Entusiasta de automóveis, Rozen defendeu o estímulo a um "processo de recuperação" dos veículos, algo extremamente raro de acontecer -- muitos donos até têm a chance de vender seus abandonados, mas recusam porque teriam de arcar com as dívidas antes de consumar a venda. 
Arquivo pessoal
Este Gurgel X12 1976 é um dos raros casos de carro abandonado que conseguiu "achar um novo lar"
Raro, mas não impossível: em 2002, o então gerente de bar Cristiano Arante Pessoa encontrou abandonado na rua Fradique Coutinho, Vila Madalena, um Gurgel X12 1976. "Ele estava numa situação bem ruim. Tinha até mendigo morando dentro", relembrou.
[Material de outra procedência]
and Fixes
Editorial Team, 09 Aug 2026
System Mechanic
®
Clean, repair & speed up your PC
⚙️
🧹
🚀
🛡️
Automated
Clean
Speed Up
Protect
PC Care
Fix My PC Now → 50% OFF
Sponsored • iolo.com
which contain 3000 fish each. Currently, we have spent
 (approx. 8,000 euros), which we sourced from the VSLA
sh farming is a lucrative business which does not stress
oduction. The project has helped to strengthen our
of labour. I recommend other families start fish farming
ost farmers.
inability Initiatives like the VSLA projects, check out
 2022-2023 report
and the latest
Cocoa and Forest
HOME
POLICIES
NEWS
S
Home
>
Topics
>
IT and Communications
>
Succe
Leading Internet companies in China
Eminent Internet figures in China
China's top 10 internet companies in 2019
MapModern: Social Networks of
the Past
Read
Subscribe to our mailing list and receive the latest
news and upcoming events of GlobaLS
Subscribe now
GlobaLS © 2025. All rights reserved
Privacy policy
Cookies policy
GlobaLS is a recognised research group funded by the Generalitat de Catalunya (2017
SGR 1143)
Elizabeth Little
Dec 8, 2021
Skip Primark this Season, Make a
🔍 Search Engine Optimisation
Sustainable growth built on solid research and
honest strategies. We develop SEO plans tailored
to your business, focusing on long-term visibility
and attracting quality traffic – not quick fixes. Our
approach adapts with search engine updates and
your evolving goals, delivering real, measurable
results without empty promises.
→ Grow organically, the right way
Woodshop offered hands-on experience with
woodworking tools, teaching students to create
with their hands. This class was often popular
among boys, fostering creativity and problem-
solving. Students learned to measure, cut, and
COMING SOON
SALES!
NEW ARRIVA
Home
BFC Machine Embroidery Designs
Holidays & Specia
Admirador de antigos, o hoje proprietário de um bar na zona sul localizou o dono e fez uma oferta pelo jipinho. "No fim, ele resolveu me doar, e eu só tive que pagar R$ 200 para transferir ao meu nome."

Claro, os gastos não pararam nisso. Na época, Pessoa pagou R$ 3.000 para reparar o Gurgel e, neste ano, está investindo mais R$ 10.000 em outra restauração. E não se arrepende de nenhum centavo gasto. "Ele está ficando lindo. Só isso já vale a pena", garante.